Anggota Komisi V DPR RI Idham Samawi mengatakan pihaknya siap memfasilitasi keinginan desa di DIY untuk menggunakan dana desa sebagai kredit lunak. Prosesnya bisa dilakukan penguatan lebih dahulu pada Badan Usaha Milik Desa (BUMDes). Pemanfaatan kredit lunak tersebut diharapkan dapat meningkatkan pemberdayaan ekonomi masyarakat.

"Saya di DPR RI siap memfasilitasi itu, tetapi syaratnya desa yang serius ya agar mendapatkan penguatan BUMDes yang satu desa bisa Rp50 juta," ungkapnya dalam diskusi di tentang peran strategis desa di salah satu hotel di Kota Jogja, Sabtu (20/10/2018).

Sebelumnya Presiden Jokowi Widodo menyatakan anggaran dana desa pada 2019 mendatang akan ditambah menjadi Rp73 triliun. Jumlah itu meningkat dari 2018 ini yang hanya sebesar Rp60 triliun.

Idham Samawi menegaskan dana desa yang dipakai untuk kredit lunak bisa untuk mengatasi persoalan rentenir. Ia meyakini rentenir masih ada di mana saja termasuk DIY.

Dana desa dipinjamkan dengan bunga 0,9% akan lebih meringankan usaha masyarakat dibandingkan pinjaman rentenir dengan bunga di atas 10%. Melalui BUMDes, dana tersebut harus bisa dipakai untuk menyantuni pihak yang terjerat rentenir.

"Sampai hari ini harus kita akui, rentenir itu masih ada, bahkan dari sabang sampai Merauke dengan bunga di atas 10%, kalau lewat dana desa ini hanya 0,9% misalnya. Ini bisa membantu mereka yang terjerat rentenir," katanya.

Idham mengakui penyerapan dana desa memang belum maksimal, baru berkisar 60%. Hal itu menurutnya wajar karena pemanfaatan dana desa tergolong baru dengan jumlah fantastis mencapai miliaran dari sebelumnya hanya ratusan juta. Pihaknya mendorong kepada pemerintah agar memberikan pendampingan secara berkelanjutan karena, desa yang tidak terbiasa membuat perencanaan dan laporan maka akan kesulitan.

"Soal ini DIY tidak masalah seharusnya karena ada banyak perguruan tinggi seperti UGM dan anggaran untuk pendampingan itu sangat dimungkinkan. Sebaliknya kepala desa jangan alergi berkomunikasi dengan perguruan tinggi," ujarnya.

Peneliti IRE yang juga Sosiolog UGM Arie Sujito menegaskan dana desa harus bisa menggerakkan ekonomi desa dan partisipasi warga. Jangan sampai desa hanya sibuk soal urusan administrasi saja. Oleh karena itu pentingnya pendampingan administratif pemanfaatan dana desa.
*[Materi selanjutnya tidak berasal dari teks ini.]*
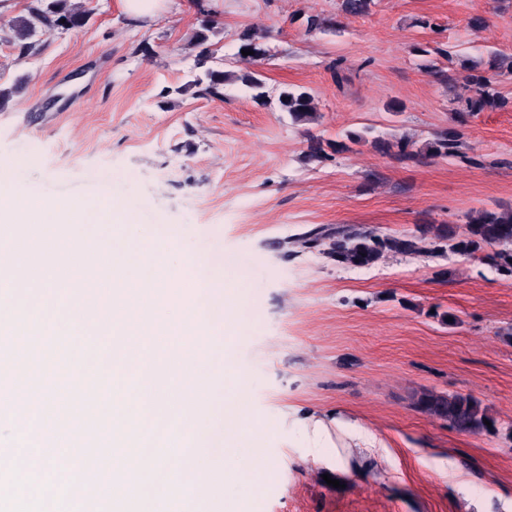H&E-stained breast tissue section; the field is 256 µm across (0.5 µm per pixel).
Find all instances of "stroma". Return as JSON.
Wrapping results in <instances>:
<instances>
[{
	"label": "stroma",
	"mask_w": 512,
	"mask_h": 512,
	"mask_svg": "<svg viewBox=\"0 0 512 512\" xmlns=\"http://www.w3.org/2000/svg\"><path fill=\"white\" fill-rule=\"evenodd\" d=\"M152 20L121 0H83L80 28L41 36L37 55L0 41V85L22 80L0 110V157L34 196L101 204L93 182L140 200V221L178 237L174 262L229 255L245 272L237 331L227 337L249 380L248 403L272 463L253 484L210 481L239 512H512V279L492 261L442 253L390 255L368 268L336 263L294 238L355 224L381 235L460 224L512 206V111L458 114L465 69L489 51L512 55V0H223L214 49L224 70L252 69L238 33L269 30L259 67L269 88L313 93L319 118L294 123L241 84L197 95L189 40L197 0ZM324 18L321 30L306 18ZM488 19L474 29V16ZM450 80L424 72L426 58ZM448 55H440V48ZM342 68H335L338 58ZM404 137L415 147L464 128L465 160L415 164L346 143L319 164L309 136L349 130ZM425 391L470 394L498 422L465 434L423 413ZM333 410L370 432L340 488L330 441L313 442L298 414Z\"/></svg>",
	"instance_id": "obj_1"
}]
</instances>
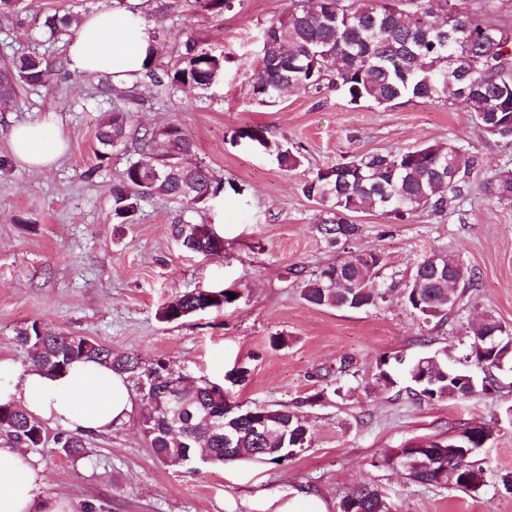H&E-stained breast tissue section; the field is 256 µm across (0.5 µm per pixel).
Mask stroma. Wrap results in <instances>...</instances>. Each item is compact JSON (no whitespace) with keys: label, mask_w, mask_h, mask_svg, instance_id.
Wrapping results in <instances>:
<instances>
[{"label":"stroma","mask_w":512,"mask_h":512,"mask_svg":"<svg viewBox=\"0 0 512 512\" xmlns=\"http://www.w3.org/2000/svg\"><path fill=\"white\" fill-rule=\"evenodd\" d=\"M26 2V11L0 15V70L13 57L37 54L51 73L42 86L0 101V359L23 366L27 353L16 333L38 321L218 384L244 364L249 377L229 386L231 400L246 408L288 405L307 417L311 434L309 447L278 466H168L146 444L144 403L132 378L128 420L90 437L87 457L68 458L51 442L32 454L45 476L36 502L64 500L73 512H275L298 491L337 512L343 497L368 483L391 512H512V489L502 483L512 473V362L497 371L494 390L452 401L413 400L400 372L390 386L377 378L385 353L410 359L443 349L458 360L465 328L482 316L512 327V203L486 188L512 169V142L484 135L461 105L430 99L384 111L296 89L275 103L257 102L249 76L264 27L287 0H233L222 12L197 10L191 0H144L148 27L168 33L156 73L179 66L189 38L223 57V73L206 90L173 89L145 76L118 87L105 75L73 73L66 37H50L44 18H80L103 0ZM116 103L132 111L137 126L177 124L196 160L223 178V195L191 212L177 201L150 199L136 223H114L110 189L142 157L130 145L103 153L96 139ZM47 119L67 152L49 168L28 169L12 157L10 132ZM255 129L298 151L301 165L284 170L274 153L238 136ZM448 142L478 152L482 165L446 218L422 213L391 224L366 209L353 214L360 233L348 245H328L319 235L322 208L302 192L317 170L360 153ZM183 219L211 225L223 251L185 252L172 235ZM366 251L383 257L385 274L399 276L441 251L475 272V285L440 325L422 322L398 288L363 310L303 300L302 283L314 270ZM196 288L232 290L238 299L179 322L158 319L162 304ZM275 336L284 345L272 346ZM345 359L352 365L343 373ZM477 423L491 430L478 451L485 480L479 492L419 485L384 463L396 449L452 438Z\"/></svg>","instance_id":"35a3bbf8"}]
</instances>
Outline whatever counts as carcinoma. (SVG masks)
<instances>
[{
    "instance_id": "carcinoma-1",
    "label": "carcinoma",
    "mask_w": 512,
    "mask_h": 512,
    "mask_svg": "<svg viewBox=\"0 0 512 512\" xmlns=\"http://www.w3.org/2000/svg\"><path fill=\"white\" fill-rule=\"evenodd\" d=\"M472 0H288L287 6L264 29L256 67L250 75L252 95L261 103H271L285 86L301 90L336 92L358 105L368 103L381 109L393 108L414 99L452 101L470 112L477 126L488 136L512 142V28L486 19L471 7ZM73 17L65 13L48 15L43 27L50 34L67 33ZM224 70V59L197 46L189 39L183 66L157 78L172 88L190 86L207 89ZM49 73L47 62L37 55H26L0 72V97L14 92V86L38 87ZM130 112L115 107L104 113L97 140L101 157L117 139L127 144L132 135ZM140 142L150 149L149 165L162 168L181 165L165 182L151 187L143 182L139 163L130 164L123 179L112 185V215L118 224H133L141 203L153 198L177 200L191 208L205 206L224 192V180L206 166L192 161L193 141L176 124L146 129ZM276 152L279 165L295 168L300 156L290 148L264 142ZM478 154L458 145L426 143L397 152H368L322 169L302 186L303 194L319 203L324 219L319 234L332 245L356 239L359 225L350 216L366 207L382 212L390 223L405 224L415 215L426 213L443 219L448 205L468 191L477 175ZM488 191L498 200L512 203V169L499 173ZM173 225L177 241L186 250L201 255L220 250L207 225ZM341 272H336V267ZM384 266L373 267L357 253L311 274L303 282L302 298L319 308L354 309L377 306L396 281L376 287ZM342 280L336 281V275ZM413 274L423 280L421 296L426 303L441 308L440 317L451 312L466 289L473 286L475 273L462 266L449 278L432 277L418 262ZM203 303V291L183 292L165 302L158 317L178 322ZM485 332L483 324L471 325L467 353L459 365L448 364V355L435 352L414 359L383 355L379 375L394 383V369L403 370L412 382L410 391L418 400L463 399L460 378L473 381L475 392H484L497 383L494 371L500 369V355L479 367L482 375L469 368V359H480L474 352L475 339ZM17 343L28 350V364L48 373L64 370L75 360L90 359L108 364L128 377H155V389L181 393L193 413L184 423H173L163 412L152 422L143 420L148 448L162 463L184 464L196 461L200 448L193 439L203 438L211 464L225 460L224 430L211 428L208 419L221 418L224 405L211 396V382L199 380L189 388L176 389L180 375L158 359L147 365L135 355L115 352L89 340L90 347L75 349L69 334L57 332L39 322L19 329ZM255 413L268 420H290L291 437L277 432L260 437L252 432L253 420L241 418L236 450L230 461L252 460L278 464L297 451L293 440L307 436L302 417L285 405H258ZM0 436L18 448H42L48 441L45 422L30 411L11 404H0ZM54 441L68 457L85 453L88 440L77 433L59 432ZM432 467L411 471L408 478L418 484L452 485L463 492H476L484 484L483 470L473 456L448 458V444L428 443ZM339 512H388L378 491L364 484L344 497Z\"/></svg>"
}]
</instances>
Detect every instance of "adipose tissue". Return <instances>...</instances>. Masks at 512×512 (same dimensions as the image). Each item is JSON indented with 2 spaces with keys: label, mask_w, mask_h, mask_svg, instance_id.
Wrapping results in <instances>:
<instances>
[{
  "label": "adipose tissue",
  "mask_w": 512,
  "mask_h": 512,
  "mask_svg": "<svg viewBox=\"0 0 512 512\" xmlns=\"http://www.w3.org/2000/svg\"><path fill=\"white\" fill-rule=\"evenodd\" d=\"M142 0H107L83 16L67 46L71 72L106 74L113 84L134 82L152 65L151 35L141 16ZM11 150L33 169L51 167L65 152L64 141L48 123L20 124L11 133ZM36 408L52 423L91 436L127 421L132 402L127 379L94 361L73 363L49 375L31 367L18 370L0 360V404ZM42 472L19 448L0 446V512H30Z\"/></svg>",
  "instance_id": "ef3b65f1"
}]
</instances>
Karena ada jurang pemisah yang tinggi antar desa, beberapa desa ada yang diberikan sosialisasi sekali saja langsung bisa menerapkan namun banyak juga yang tidak memahami soal pembuatan laporan dan perencanaan.
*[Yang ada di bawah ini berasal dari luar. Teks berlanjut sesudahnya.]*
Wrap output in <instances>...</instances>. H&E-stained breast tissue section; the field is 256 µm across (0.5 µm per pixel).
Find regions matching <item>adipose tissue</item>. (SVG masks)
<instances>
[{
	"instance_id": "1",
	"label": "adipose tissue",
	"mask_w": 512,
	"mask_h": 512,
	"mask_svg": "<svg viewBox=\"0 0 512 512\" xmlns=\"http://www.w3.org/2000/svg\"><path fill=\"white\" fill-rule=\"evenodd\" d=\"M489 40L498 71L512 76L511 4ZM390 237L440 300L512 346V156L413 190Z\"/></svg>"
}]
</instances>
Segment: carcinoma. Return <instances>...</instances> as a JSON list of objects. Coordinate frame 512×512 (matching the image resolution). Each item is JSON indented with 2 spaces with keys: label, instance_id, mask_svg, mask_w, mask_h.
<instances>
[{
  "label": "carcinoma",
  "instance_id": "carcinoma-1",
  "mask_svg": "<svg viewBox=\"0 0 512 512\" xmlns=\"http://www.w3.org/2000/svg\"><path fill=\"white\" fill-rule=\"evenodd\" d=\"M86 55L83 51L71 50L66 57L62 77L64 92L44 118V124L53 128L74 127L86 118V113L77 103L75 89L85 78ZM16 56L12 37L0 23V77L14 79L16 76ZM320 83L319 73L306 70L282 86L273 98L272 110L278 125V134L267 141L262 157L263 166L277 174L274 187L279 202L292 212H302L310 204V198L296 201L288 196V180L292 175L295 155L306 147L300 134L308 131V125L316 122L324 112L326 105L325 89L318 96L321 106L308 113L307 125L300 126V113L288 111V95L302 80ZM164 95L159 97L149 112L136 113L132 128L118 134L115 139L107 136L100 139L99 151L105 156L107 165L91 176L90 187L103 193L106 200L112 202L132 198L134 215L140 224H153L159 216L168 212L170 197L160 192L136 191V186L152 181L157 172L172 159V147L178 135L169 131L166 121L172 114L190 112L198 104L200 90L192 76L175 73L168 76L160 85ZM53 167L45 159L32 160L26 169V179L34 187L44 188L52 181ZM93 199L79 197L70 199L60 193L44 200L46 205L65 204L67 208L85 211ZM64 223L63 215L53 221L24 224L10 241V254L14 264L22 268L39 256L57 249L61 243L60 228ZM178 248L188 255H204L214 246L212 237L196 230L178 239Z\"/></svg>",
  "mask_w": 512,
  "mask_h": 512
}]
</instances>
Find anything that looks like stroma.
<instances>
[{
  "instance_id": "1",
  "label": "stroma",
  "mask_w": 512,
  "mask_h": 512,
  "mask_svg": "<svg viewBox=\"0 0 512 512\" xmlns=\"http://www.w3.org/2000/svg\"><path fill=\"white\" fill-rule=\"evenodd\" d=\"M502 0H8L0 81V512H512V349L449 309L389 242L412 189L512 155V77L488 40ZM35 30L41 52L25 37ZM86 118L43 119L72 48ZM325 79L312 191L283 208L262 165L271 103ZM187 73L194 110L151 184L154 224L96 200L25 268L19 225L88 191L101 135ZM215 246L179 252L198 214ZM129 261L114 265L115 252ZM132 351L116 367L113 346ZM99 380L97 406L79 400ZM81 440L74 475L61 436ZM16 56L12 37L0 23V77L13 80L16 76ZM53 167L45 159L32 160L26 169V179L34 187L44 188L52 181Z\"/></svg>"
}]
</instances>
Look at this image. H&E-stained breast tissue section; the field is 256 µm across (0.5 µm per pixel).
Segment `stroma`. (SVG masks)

Ia menyarankan perlunya pendampingan organik di setiap desa dengaj memanfaatkan pemuda desa baik yang sudah lulusa dari sekolah menengah maupun berstatus mahasiswa.
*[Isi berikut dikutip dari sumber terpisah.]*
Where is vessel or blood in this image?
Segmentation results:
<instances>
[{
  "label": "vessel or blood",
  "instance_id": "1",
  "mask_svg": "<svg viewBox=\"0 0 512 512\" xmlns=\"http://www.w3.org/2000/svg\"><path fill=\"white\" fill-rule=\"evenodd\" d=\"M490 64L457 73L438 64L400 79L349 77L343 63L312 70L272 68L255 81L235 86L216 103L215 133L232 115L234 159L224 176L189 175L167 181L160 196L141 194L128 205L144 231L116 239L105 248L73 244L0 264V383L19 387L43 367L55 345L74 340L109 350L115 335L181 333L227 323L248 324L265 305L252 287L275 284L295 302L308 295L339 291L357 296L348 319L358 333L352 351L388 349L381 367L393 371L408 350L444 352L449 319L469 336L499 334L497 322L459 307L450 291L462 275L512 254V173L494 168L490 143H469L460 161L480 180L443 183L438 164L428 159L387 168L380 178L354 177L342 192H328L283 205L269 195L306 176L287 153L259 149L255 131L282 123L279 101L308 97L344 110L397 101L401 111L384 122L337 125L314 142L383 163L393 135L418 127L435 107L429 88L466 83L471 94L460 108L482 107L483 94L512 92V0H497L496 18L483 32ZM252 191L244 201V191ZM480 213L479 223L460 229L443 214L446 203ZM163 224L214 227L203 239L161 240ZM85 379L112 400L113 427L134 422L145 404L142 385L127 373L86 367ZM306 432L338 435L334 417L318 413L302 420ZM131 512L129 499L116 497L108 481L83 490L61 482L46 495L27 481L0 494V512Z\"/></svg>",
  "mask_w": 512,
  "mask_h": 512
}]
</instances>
"Di DIY ini sekarang sudah banyak desa yang kreatif, tugas pemerintah daerah ini mensupervisi agar desa berdaya. Awalnya pemanfaatan dana desa ini awalnya memang untuk infrastruktur tetapi makin kesini, sekarang untuk pemberdayaan ekonomi, BUMDes dan lainnya," ucapnya.